What do the Economic Centres in Bulgaria Tell Us
Yavor Aleksiev
After years of systematic analysis of the Bulgarian regions, the IME took the next step and focused its efforts on the municipal level. The study "Economic Centers in Bulgaria" raises a number of questions and their answers must be found as soon as possible so that the notion of "regional policy" can aquire a more functional sense.
What are the economic centers?
As "economic centers", our analysis identifies the economically leading municipalities (nucleus) in the country and their adjacent periphery. The importance of these centers for the development of the country's economy is indisputable. Although they occupy only 36% of the territory, they account for nearly 75% of employment and investments in fixed tangible assets and for over 80% of foreign investment and total output.
Importance of the economic centers for the national economy
Source: NSI, IME calculations
It is important to note that this map in no way exhausts the “economically active” regions of the country. With slightly more liberal selection criteria, the centers would have been more, but the focus would have been blurred without sufficient rationale from a research point of view. The municipalities we designate as "economic nucleus" meet at least two of the following three criteria:
- they rank among those in which production is highest (all without Sopot);
- they rank among the most attractive for workers from neighboring municipalities, viewed through the prism of everyday labour migration (only 5 of the included nucleus do not correspond to this criterion, among which the secondary ones - Pernik and Devnya);
- they are distinguished by a high density of the employed in relation to the territory of the municipality (here the exceptions are 7, but they all cover the other two criteria);
Some well-performing municipalities, even smaller ones (such as the resorts Bansko and Nessebar), are excluded from the scope of the survey because they do not meet more than one of the criteria mentioned.
Conclusions from the analysis
The conclusions we can make are many, but only a handful of them can serve as a starting point for policy making:
- It is evident that the current administrative-territorial division of the country is far from optimal.
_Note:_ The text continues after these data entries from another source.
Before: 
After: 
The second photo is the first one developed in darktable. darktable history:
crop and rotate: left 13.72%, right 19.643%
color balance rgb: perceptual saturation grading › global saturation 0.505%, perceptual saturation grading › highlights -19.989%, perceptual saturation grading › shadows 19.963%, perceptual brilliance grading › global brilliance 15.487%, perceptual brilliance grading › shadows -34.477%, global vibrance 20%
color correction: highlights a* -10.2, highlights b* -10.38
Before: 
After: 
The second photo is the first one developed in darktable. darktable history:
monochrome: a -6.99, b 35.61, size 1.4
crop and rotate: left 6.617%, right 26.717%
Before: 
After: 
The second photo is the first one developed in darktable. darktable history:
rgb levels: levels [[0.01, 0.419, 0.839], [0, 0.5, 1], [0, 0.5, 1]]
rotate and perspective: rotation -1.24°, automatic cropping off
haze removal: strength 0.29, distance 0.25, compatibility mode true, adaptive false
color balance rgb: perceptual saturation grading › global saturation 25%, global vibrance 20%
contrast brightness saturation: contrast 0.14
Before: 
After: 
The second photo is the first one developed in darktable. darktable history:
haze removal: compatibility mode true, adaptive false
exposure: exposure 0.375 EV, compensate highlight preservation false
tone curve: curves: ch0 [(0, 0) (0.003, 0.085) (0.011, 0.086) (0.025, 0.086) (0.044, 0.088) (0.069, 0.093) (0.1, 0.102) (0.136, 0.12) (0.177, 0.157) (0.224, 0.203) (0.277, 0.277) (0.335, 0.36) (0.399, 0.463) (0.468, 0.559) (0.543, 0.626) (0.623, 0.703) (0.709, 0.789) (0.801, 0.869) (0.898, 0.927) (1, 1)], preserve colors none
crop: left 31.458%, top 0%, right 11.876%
The number of municipalities not meeting the initially required population threshold is growing. Limited human and financial resources make it so that local authorities are mere observers of the processes taking place on their territory. Bulgaria needs fewer territorial-administrative units which will better reflect the actial social and economic processes in the country.
- The lack of sufficient own funds is an enormous problem, has led to a race towards higher local taxes . However, even clearly identified problems at local level can often not be solved due to the lack of own resources. The revenues of local authorities are more than two times lower than the average for the EU in relation to GDP.
- The best way to overcome the gap between taxation and political representation at the local level is to transfer income tax returns back to municipalities via the principle "money follows the ID card". Transferring only 2 percentage points of the personal income tax currently collected will result in additional municipal revenues of around 650 million. This reform will create opportunities both to cover old liabilities and new capital costs while at the same time provoking local authorities to work towards attracting investment, higher employment and wages.
- There is no analysis based on daily labour migration data that does not make infrastructure development a top priority. Without good infrastructure (specifically road infrastructure) we cannot expect the working population to be mobile and ready to work 50 or 100 km. away from home. Despite the relative progress over the last decade, there is still much to be done, both in terms of the overall infrastructure development of North Bulgaria and in terms of its connectivity with the southern part of the country, in particular the tunnel under Shipka and the "Black Sea" highway.
Whether there is political will and, more importantly, public interest in such matters remains the key question. The reform of the administrative-territorial division must overcome political interests, and financial decentralization should happen at the expense of, and not in addition to, the existing tax burden to the central government.
We will only achieve real progress when local processes become a determining factor for the financial well-being of Bulgarian regions and their citizens. Only then will local democracy make sense, and it goes hand in hand with something long lost in our country - local identity.